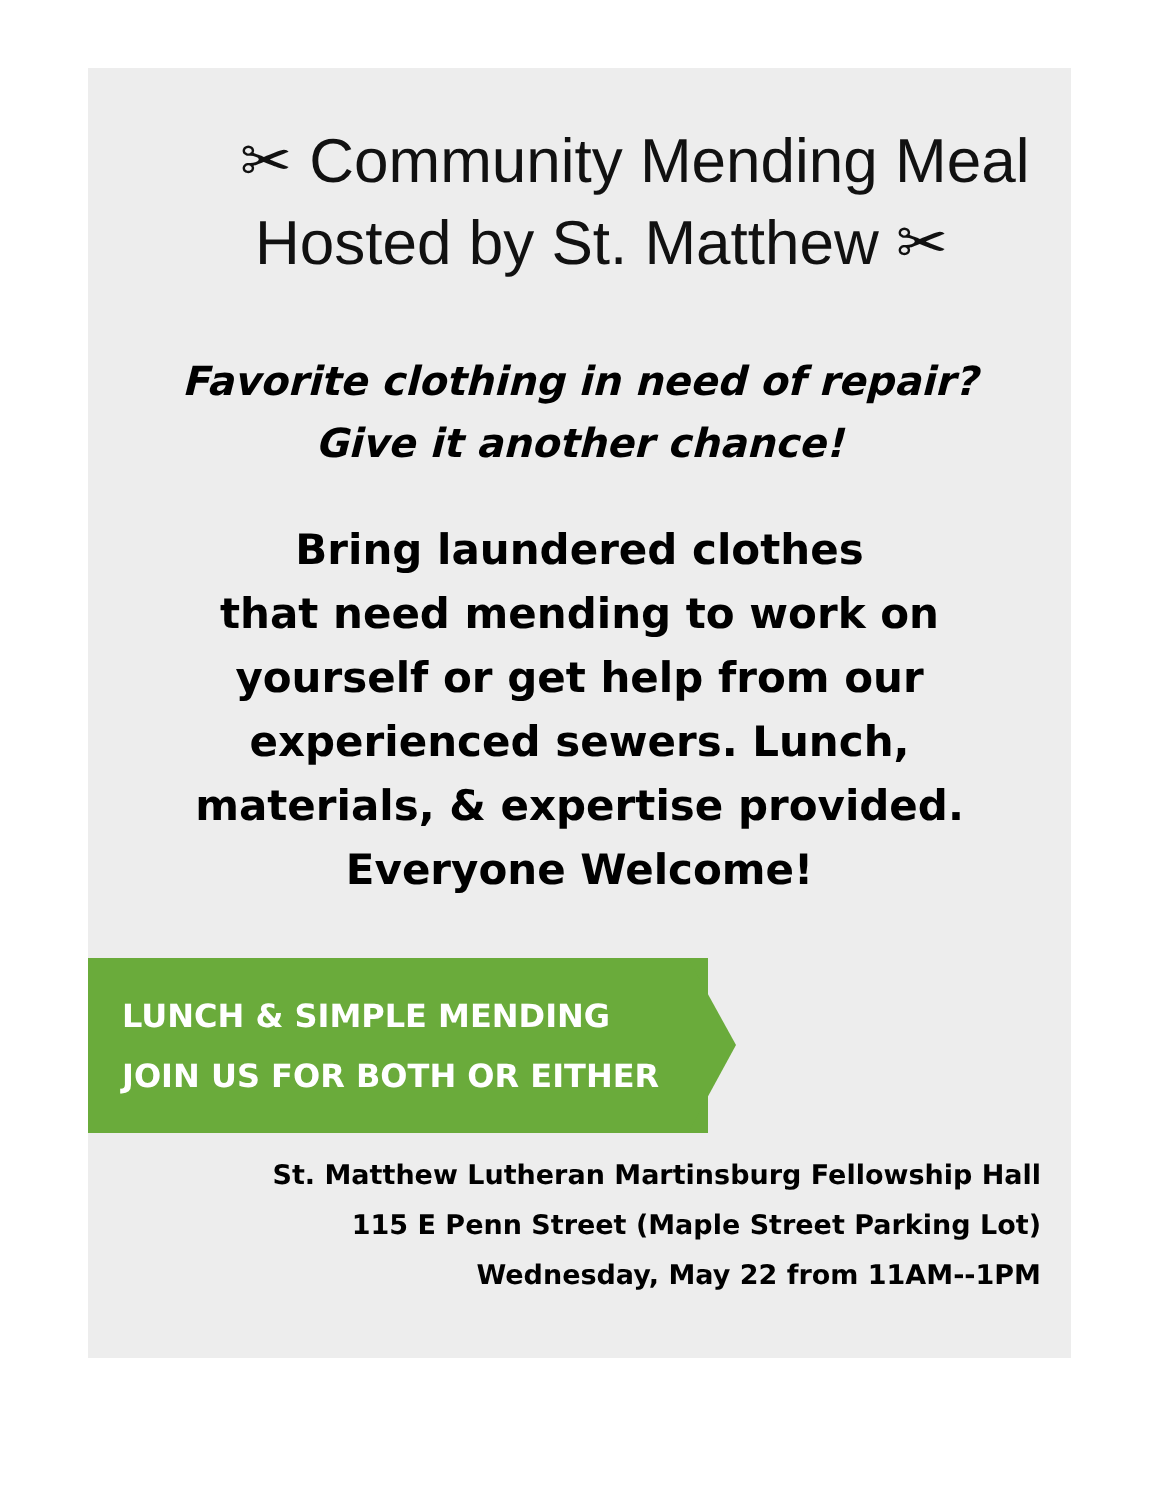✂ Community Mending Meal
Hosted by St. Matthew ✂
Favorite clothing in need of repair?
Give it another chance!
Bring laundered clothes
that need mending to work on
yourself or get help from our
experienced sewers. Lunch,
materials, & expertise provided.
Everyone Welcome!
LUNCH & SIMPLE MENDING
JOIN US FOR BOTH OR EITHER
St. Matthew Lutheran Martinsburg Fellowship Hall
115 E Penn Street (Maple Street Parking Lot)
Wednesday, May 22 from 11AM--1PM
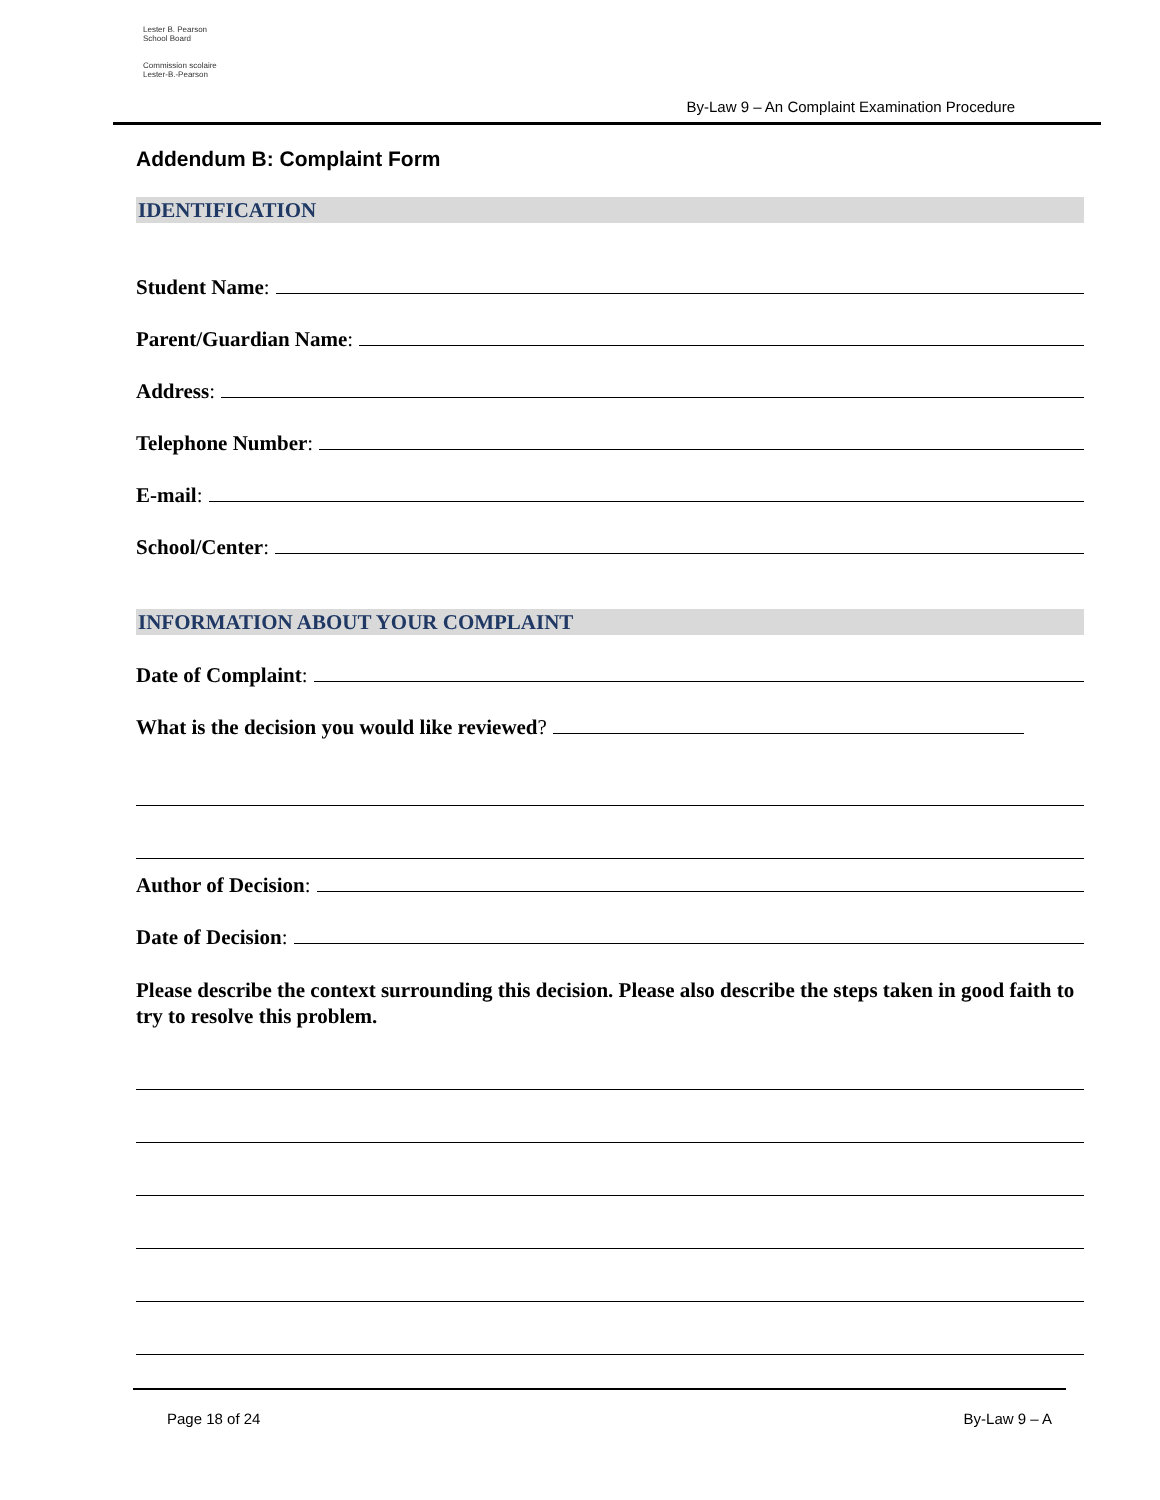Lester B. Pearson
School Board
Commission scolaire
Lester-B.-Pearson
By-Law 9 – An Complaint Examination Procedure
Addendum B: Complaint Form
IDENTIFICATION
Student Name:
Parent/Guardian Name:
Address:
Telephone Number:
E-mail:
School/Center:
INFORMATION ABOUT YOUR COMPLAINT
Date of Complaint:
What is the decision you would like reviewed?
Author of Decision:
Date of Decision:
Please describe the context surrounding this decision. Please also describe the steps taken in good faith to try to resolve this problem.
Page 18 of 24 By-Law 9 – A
────
WHAT TO DO
Each line above is to be repeated exactly as written; no picture is carried over.

WRITTEN REPLY
✂ Community Mending Meal
Hosted by St. Matthew ✂
Favorite clothing in need of repair?
Give it another chance!
Bring laundered clothes
that need mending to work on
yourself or get help from our
experienced sewers. Lunch,
materials, & expertise provided.
Everyone Welcome!
LUNCH & SIMPLE MENDING
JOIN US FOR BOTH OR EITHER
St. Matthew Lutheran Martinsburg Fellowship Hall
115 E Penn Street (Maple Street Parking Lot)
Wednesday, May 22 from 11AM--1PM
Lester B. Pearson
School Board
Commission scolaire
Lester-B.-Pearson
By-Law 9 – An Complaint Examination Procedure
Addendum B: Complaint Form
IDENTIFICATION
Student Name:
Parent/Guardian Name:
Address:
Telephone Number:
E-mail:
School/Center:
INFORMATION ABOUT YOUR COMPLAINT
Date of Complaint:
What is the decision you would like reviewed?
Author of Decision:
Date of Decision:
Please describe the context surrounding this decision. Please also describe the steps taken in good faith to try to resolve this problem.
Page 18 of 24 By-Law 9 – A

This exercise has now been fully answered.